F: If you were President of the world, what are the first 3 things you would do?

Wow that’s a big question.  First, I would draft a law that says until everyone has enough food to eat and clean water to drink, investments into things such as heated car seats should not occur.  There is a certain injustice in how much time, energy, and intelligence we put into things that are on the verge of ridiculous when there are a lot of people with unmet basic needs.

Number 2, is that we institute Bhutan’s idea of gross national happiness. It is a concept that we consider development in terms of how it contributes to the well-being and contentment of as many people as possible, versus creating things just to make money. It is a very different paradigm than we’re used to.

Third, I would travel a lot…while offsetting the carbon footprint. Purely self-indulgent.

F: We enjoy traveling too! Where are your favorite destinations?

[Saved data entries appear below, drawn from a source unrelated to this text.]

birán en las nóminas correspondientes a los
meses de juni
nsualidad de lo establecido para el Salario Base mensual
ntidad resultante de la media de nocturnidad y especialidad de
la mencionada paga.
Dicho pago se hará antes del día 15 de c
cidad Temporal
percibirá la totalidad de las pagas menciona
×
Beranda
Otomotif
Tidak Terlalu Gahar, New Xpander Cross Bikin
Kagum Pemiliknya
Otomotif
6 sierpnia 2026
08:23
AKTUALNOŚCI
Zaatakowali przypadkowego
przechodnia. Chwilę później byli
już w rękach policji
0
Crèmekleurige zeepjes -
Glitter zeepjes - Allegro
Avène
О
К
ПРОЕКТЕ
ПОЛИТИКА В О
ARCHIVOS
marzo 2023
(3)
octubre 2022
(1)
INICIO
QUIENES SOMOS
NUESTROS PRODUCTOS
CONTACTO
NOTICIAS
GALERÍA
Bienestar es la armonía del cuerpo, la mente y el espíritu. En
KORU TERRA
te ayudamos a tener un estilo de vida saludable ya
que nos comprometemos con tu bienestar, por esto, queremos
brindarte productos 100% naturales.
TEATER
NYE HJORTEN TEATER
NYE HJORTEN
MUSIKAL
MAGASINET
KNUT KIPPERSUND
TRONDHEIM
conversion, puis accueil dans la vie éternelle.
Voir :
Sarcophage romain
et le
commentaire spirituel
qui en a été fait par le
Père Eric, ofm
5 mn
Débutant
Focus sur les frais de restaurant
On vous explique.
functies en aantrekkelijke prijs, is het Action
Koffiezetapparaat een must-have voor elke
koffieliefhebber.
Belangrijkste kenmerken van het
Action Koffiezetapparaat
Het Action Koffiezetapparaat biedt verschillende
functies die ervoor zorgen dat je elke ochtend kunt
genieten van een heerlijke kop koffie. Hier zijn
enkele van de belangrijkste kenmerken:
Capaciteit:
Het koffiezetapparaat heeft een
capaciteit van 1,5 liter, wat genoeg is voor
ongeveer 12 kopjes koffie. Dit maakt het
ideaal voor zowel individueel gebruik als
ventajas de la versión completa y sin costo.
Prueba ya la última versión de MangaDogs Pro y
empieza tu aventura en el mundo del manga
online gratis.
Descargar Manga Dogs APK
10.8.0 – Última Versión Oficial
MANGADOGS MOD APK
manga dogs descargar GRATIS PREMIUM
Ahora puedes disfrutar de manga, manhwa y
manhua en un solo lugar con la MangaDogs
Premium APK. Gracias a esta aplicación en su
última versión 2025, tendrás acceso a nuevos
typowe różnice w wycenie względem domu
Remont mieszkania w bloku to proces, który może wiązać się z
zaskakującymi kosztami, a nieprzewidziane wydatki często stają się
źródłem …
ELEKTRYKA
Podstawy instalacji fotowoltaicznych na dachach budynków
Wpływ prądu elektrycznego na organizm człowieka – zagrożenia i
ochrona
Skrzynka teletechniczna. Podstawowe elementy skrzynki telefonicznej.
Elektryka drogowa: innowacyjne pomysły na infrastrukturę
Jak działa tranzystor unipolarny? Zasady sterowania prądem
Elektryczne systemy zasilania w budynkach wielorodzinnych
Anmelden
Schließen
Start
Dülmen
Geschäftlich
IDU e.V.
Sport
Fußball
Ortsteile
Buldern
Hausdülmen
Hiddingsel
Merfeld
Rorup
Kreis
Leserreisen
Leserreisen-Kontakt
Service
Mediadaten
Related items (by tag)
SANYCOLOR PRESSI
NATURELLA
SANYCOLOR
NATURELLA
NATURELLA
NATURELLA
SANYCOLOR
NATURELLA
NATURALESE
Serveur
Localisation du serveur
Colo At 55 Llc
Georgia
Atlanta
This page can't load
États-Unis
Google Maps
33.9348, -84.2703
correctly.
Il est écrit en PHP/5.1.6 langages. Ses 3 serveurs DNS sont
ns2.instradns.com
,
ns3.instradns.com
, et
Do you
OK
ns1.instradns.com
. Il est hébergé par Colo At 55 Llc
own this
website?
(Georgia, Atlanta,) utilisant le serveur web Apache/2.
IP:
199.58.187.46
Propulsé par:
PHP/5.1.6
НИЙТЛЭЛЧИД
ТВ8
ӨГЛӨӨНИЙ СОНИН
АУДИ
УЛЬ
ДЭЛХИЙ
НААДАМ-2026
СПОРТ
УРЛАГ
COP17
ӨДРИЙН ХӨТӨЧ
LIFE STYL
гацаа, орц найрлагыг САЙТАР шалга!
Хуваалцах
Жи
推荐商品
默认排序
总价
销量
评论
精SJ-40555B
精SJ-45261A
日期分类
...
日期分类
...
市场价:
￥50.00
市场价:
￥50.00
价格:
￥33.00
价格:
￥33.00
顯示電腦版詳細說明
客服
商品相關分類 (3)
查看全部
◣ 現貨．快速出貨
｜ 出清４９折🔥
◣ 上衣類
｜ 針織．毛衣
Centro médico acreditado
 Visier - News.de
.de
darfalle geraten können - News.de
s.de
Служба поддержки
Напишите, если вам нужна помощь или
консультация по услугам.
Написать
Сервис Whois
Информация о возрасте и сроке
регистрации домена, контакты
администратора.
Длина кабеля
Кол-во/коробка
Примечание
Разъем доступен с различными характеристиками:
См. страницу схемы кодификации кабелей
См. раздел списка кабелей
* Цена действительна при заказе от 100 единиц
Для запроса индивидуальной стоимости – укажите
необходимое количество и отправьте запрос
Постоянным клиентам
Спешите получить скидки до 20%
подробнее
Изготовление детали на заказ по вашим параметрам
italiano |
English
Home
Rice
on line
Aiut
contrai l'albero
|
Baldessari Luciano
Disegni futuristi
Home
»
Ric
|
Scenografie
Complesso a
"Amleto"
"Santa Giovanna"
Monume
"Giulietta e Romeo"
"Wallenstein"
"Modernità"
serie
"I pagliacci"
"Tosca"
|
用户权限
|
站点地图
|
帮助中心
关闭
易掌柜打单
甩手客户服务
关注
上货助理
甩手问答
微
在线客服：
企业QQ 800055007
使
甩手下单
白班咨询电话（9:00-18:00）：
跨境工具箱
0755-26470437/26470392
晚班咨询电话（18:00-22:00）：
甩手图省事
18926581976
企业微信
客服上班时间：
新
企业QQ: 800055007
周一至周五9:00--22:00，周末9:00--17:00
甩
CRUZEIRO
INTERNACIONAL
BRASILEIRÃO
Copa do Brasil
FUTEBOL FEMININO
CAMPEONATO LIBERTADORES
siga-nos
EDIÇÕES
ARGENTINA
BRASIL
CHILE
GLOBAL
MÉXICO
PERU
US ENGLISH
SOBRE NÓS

P: I have this habit of going back to the same places, like the Netherlands and the UK, to see some of my friends and sustainability colleagues.  The Pacific Northwest is great to visit because my family is there and because of the sustainability movement is going strong in that area.  New York is also a great place that I use to recharge and get inspired…it is a city that fuels my creative energy.

F: Can you describe your life out in Lincoln Square?

P: Besides taking advantage of the many modes of transportation here, there are some great restaurants, like Bistro Campagne, Spacca Napoli, and Garcias, and several independently owned coffee stores like the Perfect Cup, which we call our conference room. I also love walking around the neighborhood because of the tree lined streets and many residences have converted their lawns to gardens.  There is this Dutch word, gezellig, that I like to use to describe Lincoln Square – it basically means a warm, cozy and comfortable place.

F: We like the idea of green drinks – where do you guys host it?

P: We host green drinks at Jefferson Tap and Grill (325 N Jefferson). We’ve had it there for 2-3 years.  It is near the Green Line and Union Station so it is equally inconvenient for everybody.

You guys should definitely come and check out green drinks!  It is a meeting and educational hub where you can learn something from the panel discussion.  Also, people can join our email list to learn about what we do and how to get involved.  We want people to get beyond the awareness phase into being action driven.  That’s what we are here to do in a fun and meaningful way.

F: Any green buildings you recommend we check out?

P: One place to start is the Chicago Center for Green Technology.  It is a city owned LEED platinum building. Also, right behind it, is Rancho Verde, the headquarters of Christy Webber Landscaping, which is housed in a LEED platinum building.  With regards to high rises, definitely check out Jeanne Gang’s building called the Aqua.  It is near Randolph and Columbus, right behind the Blue Cross Blue Shield building.